Recognized untrain sentences / words


Is there a way to get a slot for an unknown part of a sentence ?

My idea would be to do a reminder intent. I can define the start of the sentence, but would never know what I will say to remind.

example :

Hey Rhasspy, remind me to call my wife in two hours
Hey Rhasspy, call me back in 30 minutes to shutdown the oven
Hey Rhasspy, bring me back to take my son out of freezer in ten minutes

etc …

Any idea ?

I do like this.
Hey rhasspy.
Listen{actionstt} to me…
At this moment I make a speech to text (with google speech recognition) and I recover the sentence:
‘add 3 carrots and 2 leeks to the list’
And I treat this phrase according to the words that interest me.
So, we can make requests on Wikipedia, file writing, youtube search …


@kookic i like this. Would you be willing to share some of the configs to show how you do stuff like adding things to the list? This would be an awesome first addition to my “out of the box” not doing much setup lol.

Kind of following this up… Is there a history of communications that an intent was not identified for?

Would be interesting to go through unrecognized requests and see what the rest of the family is trying to get rhasspy to do. Maybe i need to add a joke telling thing if my kids keep asking for jokes ect.

Would it work with kaldi ?

Prefer to keep everything offline, especially with google … :roll_eyes:

of course but i didn’t get good results with kaldi, and i also use translation and wiki with yandex and wolfram, so a bit of online.

A bit of code

recup_the_sentence = dire( )

import speech_recognition as sr

def dire ( ) :
r = sr.Recognizer()
global CLE_GOOGLE # your key google api
wavefile = “input.wav”
os.system( "arecord -d 5 -f cd -t wav " + wavefile) # record your voice for 5 second
with sr.WavFile(wavefile) as source:
audio = r.record ( source )
retourG = r.recognize_google (
audio, language = ‘fr-FR’, key = CLE_GOOGLE)
print(’…Traduction GOOGLE: ’ + retourG )
san = sanitize_string(retourG)
return san.encode(‘utf-8’)
except LookupError:
print ( ‘Cannot understand audio!’ )

sentence example
il (faut | faudrait) faire{carnet:a} les courses
(efface |supprime){carnet:e}[toutes] les courses
(ajoute | rajoute ){carnet:a} des courses
qu’est-ce qu’il [nous] faut{carnet:l} pour les courses
(tu peux me lire){carnet:e} les courses

recup les slot value and

def course( v ) :
if v == “a”: # ajoute
mytts.dire(“Je técouteu, tu veux quoi?”)
# enregister
os.system(“arecord -d 5 -f cd -t wav output.wav”)
# transcrire
retourG = dire()
print(’…Traduction GOOGLE: ’ + retourG +"" )
with open(‘course.txt’, ‘a’) as mon_fichier:
scourse = retourG
mytts.dire ("Okay, jai ajoutai, "+retourG)

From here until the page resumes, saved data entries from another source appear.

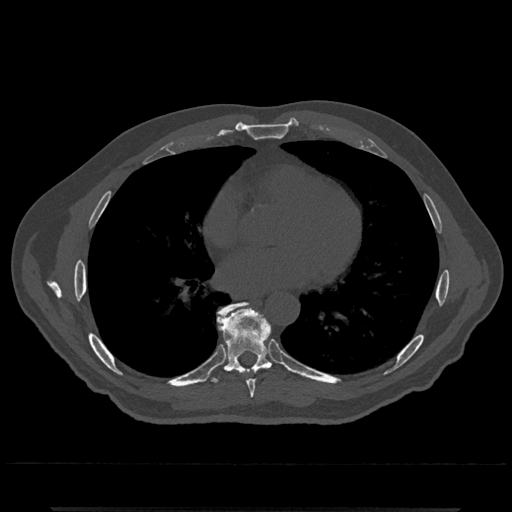
CT including the spine, one axial slice. Reconstruction kernel Br40s/3. Bone window (W 1800 / L 400 HU). 512 × 512 image matrix, field of view 393 × 393 mm. Patient: male, 67 years. Case-level facts recorded for this patient, not image findings: primary cancer: prostate.
Annotated regions visible in this slice (semi-automatically segmented with operator editing):
- T7 vertebra: bounding box <247,368,263,398> (left, top, right, bottom; pixels)
- T8 vertebra: <208,302,273,385>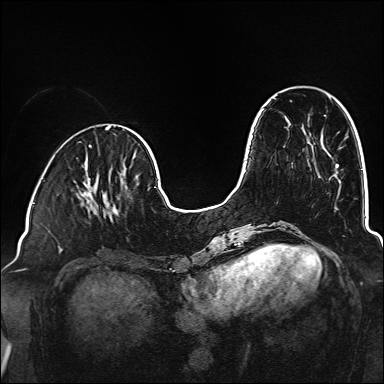
Breast MRI (dynamic contrast-enhanced), one axial slice; position 48 of 160 along the scan axis; dynamic contrast-enhanced series, time point 2 of 6 at this slice position (early post-contrast); 1.5 T; TE 2.3 ms, TR 5.2 ms; 1 mm slice thickness; 384 × 384 image matrix, field of view 320 × 320 mm. Female patient.
Outlined on this slice (semi-automatically segmented with operator editing):
- enhancing-tissue mask used for the functional tumour volume (all voxels passing the contrast-enhancement thresholds inside the analysis volume; usually the tumour): bounding box (x1, y1, x2, y2) in pixels: (80, 182, 118, 220)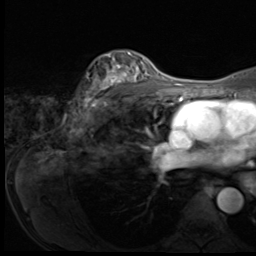
Breast MRI (dynamic contrast-enhanced), one axial slice; position 45 of 64 along the scan axis; cropped to one breast; dynamic contrast-enhanced series, time point 2 of 9 at this slice position (early post-contrast); 3 T; TE 1.5 ms, TR 4.7 ms; 2.5 mm slice thickness; 256 × 256 image matrix, field of view 215 × 215 mm. Female patient.
Outlined on this slice (semi-automatically segmented with operator editing):
- enhancing-tissue mask used for the functional tumour volume (all voxels passing the contrast-enhancement thresholds inside the analysis volume; usually the tumour): bounding box [x1, y1, x2, y2] px = [76, 52, 150, 118]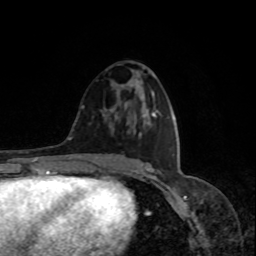
Breast MRI, one axial slice; slice 42 of 80 in the series (ordered by position); cropped to one breast; dynamic contrast-enhanced series, time point 2 of 8 at this slice position (early post-contrast); 1.5 T; TE 4.2 ms, TR 7 ms; 2 mm slice thickness; 256 × 256 image matrix, field of view 170 × 170 mm. Female patient.
Structures marked on this image (semi-automatically segmented with operator editing):
- enhancing-tissue mask used for the functional tumour volume (all voxels passing the contrast-enhancement thresholds inside the analysis volume; usually the tumour): bounding box <109,93,154,136> (left, top, right, bottom; pixels)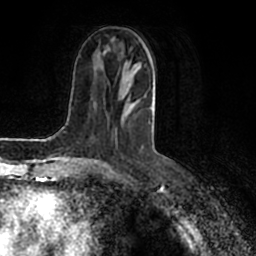
Breast MRI (dynamic contrast-enhanced), one axial slice. Slice 76 of 200 in the series (ordered by position). Cropped to one breast. Dynamic contrast-enhanced series, time point 2 of 7 at this slice position (early post-contrast). 1.5 T. TE 2.2 ms, TR 4.6 ms. 0.8 mm slice thickness. 256 × 256 image matrix. Female patient.
Outlined on this slice (semi-automatic segmentation, software-assisted and operator-edited):
- enhancing-tissue mask used for the functional tumour volume (all voxels passing the contrast-enhancement thresholds inside the analysis volume; usually the tumour): bounding box (x1, y1, x2, y2) in pixels: (85, 57, 155, 160)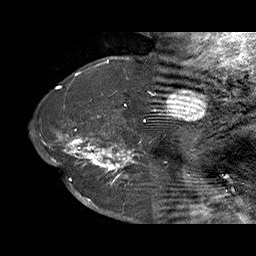
Breast MRI (dynamic contrast-enhanced), one sagittal slice; slice 52 of 70 in the series (ordered by position); dynamic contrast-enhanced series, time point 2 of 6 at this slice position (early post-contrast); 1.5 T; TE 4.5 ms, TR 32.4 ms; 3 mm slice thickness; 256 × 256 image matrix, field of view 180 × 180 mm. Female patient. Case-level facts recorded for this patient, not image findings: setting: breast cancer imaged before/during neoadjuvant chemotherapy; receptor status: HR-positive, HER2-negative.
Outlined on this slice (semi-automatically segmented with operator editing):
- analysis volume of interest (the breast-tissue region the enhancement analysis was run in; not a lesion): box from (x=71, y=128) to (x=159, y=202) px
- tumour enhancement mask (voxels above the 100 % enhancement threshold inside the analysis volume of interest): (x=71, y=128)–(x=145, y=202)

		print ("probleme enregistrement")

if v == "e": #efface
	with open('course.txt', 'w') as mon_fichier:
	mytts.dire ("Okay, j'ai tout effaçé.")

if v == "l": # lecture
	with open('course.txt', 'r') as mon_fichier:
		mytts.dire ("Bien, pour les courses, il te faut: ")
		mytts.dire (
print ("Fin des courses.")

Ok so you don’t say the untrained part in same sentence but in a second sentence.

I seriously doubt it would work with kaldi. It Alan understand trained words even when they are far from them regarding phonemes. Seems It just HAVE to find something known.

yes that’s why I lost no time with kali and use google.
with Poketsphinx…?

One way might be to run a second instance of Rhasspy with open transcription enabled and a special wake word. Not ideal, but at least possible :slight_smile:

When Rhasspy 2.5 comes out (someday, I promise!) you could theoretically run two STT services connected to the same MQTT broker. We’d need to think about how to adjust the dialogue manager to handle multiple responses and decide which one to choose. Just a thought.


Just a few nights of work. :wink: Thank for all.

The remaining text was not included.